The other thing I would like to repeat—it is so important that it does not matter if it is repeated again, because the issue has featured frequently during today’s debate—is that the Department of Health budget is, of course, protected, which means that in every year of this Parliament, it will increase in real terms. There will be pressures on the Department of Health budget but, under the coalition agreement and the commitment that my party gave prior to the general election, which has been upheld by the coalition agreement, there will be a real-terms increase in that budget. That gives a degree of stability to the health service because it knows that, in every year of this Parliament, it will receive that money.

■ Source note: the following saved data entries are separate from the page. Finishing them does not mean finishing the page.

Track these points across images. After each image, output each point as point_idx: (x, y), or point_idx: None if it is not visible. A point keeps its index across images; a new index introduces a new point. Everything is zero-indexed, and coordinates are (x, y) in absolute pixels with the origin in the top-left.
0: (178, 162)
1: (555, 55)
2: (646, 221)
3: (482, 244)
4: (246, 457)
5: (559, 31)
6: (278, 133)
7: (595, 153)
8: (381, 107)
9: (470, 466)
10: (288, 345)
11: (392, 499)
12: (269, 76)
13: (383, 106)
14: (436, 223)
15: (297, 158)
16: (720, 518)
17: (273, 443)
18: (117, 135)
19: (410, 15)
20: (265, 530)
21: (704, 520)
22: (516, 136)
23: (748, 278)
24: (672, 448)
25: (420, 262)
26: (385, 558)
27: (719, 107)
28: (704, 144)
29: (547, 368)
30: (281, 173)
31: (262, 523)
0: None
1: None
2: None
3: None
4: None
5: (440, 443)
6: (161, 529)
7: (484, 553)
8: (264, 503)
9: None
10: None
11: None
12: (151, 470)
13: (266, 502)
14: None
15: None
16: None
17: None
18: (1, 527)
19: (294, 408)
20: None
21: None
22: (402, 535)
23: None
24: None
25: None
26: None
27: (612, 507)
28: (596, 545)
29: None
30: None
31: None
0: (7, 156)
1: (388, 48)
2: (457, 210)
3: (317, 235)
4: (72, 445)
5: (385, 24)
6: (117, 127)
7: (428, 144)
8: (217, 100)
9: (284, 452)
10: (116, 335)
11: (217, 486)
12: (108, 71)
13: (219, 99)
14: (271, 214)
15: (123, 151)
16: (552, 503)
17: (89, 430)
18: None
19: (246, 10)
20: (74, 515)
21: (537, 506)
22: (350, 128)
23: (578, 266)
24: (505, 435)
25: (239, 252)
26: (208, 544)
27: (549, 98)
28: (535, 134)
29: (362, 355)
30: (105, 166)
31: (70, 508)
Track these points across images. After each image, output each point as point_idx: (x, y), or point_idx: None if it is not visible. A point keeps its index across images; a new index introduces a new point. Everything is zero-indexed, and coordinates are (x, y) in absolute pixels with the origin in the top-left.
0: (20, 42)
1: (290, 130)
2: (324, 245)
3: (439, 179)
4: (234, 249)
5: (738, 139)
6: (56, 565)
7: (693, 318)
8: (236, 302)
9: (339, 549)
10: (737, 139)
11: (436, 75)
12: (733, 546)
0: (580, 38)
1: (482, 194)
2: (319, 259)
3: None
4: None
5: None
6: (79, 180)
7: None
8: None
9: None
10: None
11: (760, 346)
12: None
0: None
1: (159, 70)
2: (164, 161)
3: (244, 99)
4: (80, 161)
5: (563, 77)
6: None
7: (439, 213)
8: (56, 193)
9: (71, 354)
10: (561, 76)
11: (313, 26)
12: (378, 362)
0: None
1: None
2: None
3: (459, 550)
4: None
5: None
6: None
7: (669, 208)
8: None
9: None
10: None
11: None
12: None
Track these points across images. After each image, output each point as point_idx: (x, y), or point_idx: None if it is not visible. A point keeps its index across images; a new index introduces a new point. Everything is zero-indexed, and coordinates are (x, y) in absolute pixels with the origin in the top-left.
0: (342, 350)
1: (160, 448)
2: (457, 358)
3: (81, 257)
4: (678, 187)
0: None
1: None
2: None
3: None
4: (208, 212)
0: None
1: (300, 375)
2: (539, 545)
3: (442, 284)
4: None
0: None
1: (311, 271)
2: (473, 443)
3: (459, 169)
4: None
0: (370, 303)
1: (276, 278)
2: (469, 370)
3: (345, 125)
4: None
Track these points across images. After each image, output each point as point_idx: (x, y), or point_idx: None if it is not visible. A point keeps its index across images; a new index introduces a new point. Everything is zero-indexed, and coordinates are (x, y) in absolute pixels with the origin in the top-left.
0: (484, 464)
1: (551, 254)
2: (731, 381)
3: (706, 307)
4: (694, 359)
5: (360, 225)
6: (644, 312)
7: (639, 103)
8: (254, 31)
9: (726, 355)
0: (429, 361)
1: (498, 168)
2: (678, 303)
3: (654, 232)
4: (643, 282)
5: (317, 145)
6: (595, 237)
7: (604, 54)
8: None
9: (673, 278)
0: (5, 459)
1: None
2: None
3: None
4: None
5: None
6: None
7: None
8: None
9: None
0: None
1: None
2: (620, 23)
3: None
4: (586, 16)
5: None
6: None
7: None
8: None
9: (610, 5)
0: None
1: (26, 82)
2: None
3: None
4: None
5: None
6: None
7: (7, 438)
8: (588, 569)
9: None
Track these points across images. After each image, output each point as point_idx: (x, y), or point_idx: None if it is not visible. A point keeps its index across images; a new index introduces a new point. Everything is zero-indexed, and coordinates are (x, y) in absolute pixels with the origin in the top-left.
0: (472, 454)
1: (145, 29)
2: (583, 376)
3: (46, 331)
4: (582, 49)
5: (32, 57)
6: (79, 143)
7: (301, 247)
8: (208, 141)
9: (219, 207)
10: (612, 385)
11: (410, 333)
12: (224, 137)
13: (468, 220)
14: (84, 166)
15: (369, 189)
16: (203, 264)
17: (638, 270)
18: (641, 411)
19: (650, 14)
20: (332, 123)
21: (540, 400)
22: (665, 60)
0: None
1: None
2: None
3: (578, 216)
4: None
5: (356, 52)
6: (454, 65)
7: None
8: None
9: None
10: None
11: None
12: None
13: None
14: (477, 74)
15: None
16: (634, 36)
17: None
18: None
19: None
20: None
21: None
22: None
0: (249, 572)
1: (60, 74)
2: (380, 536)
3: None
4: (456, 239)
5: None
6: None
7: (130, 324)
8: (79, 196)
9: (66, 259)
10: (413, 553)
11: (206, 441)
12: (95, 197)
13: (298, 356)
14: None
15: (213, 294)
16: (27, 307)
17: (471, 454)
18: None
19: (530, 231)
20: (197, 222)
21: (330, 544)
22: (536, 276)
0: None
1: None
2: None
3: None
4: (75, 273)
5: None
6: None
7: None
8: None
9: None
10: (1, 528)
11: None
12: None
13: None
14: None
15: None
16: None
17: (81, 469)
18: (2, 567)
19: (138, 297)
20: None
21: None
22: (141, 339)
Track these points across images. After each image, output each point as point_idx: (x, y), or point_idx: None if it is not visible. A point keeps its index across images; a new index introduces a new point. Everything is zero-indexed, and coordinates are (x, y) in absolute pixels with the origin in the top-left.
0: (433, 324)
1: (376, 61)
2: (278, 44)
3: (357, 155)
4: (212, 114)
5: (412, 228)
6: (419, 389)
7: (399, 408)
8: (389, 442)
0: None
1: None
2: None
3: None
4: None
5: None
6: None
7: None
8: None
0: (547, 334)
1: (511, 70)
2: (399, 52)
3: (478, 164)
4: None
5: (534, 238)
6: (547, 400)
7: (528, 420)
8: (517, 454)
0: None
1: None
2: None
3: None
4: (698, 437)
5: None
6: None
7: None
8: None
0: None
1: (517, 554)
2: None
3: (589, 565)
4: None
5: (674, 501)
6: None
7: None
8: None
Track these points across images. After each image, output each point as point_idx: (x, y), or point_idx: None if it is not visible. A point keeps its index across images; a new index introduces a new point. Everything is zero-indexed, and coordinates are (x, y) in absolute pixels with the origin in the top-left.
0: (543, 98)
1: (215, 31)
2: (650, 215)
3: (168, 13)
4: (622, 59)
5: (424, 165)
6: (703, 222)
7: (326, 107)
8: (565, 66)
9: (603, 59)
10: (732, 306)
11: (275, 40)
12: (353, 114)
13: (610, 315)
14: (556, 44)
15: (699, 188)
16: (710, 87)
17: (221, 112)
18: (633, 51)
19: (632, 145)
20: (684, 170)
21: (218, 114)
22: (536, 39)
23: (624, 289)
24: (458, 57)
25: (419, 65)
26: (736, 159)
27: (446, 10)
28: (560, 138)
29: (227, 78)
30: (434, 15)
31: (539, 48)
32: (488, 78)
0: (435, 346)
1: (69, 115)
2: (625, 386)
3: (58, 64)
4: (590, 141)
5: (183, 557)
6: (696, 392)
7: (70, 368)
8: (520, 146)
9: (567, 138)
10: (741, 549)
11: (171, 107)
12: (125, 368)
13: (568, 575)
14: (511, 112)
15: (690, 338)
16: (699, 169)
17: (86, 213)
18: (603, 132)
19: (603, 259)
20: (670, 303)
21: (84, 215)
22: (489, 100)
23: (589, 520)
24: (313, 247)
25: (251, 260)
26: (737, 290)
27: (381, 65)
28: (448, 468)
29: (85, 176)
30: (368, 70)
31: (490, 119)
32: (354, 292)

I thank my honourable colleague for his earnest and informed contribution to today’s debate. As a constituency MP myself, I respect and appreciate the tremendous battle that he has fought over a number of years for Cornwall. I am thrilled to see that my hon. Friend the Member for Truro and Falmouth is also joining in fighting for her constituents to ensure that they, too, get the best health care possible. That is something that all hon. Members want and fight for on behalf of their constituents.

At its most basic level, allocation is a question of measuring need and distributing resources accordingly. To the outsider—and some insiders—funding allocation is a dense and sometimes opaque subject. As the former health editor of The Times wrote,

“only the brave or foolhardy venture into some areas of NHS management. Resource allocation is certainly one”.

I can safely say that my honourable colleague falls into the former category. I trust that he is reassured that although it is too early to comment on specific funding allocations, the coalition’s programme for government shows that we share the same basic belief in the importance of both independence and local decision making when it comes to setting funding levels for the NHS.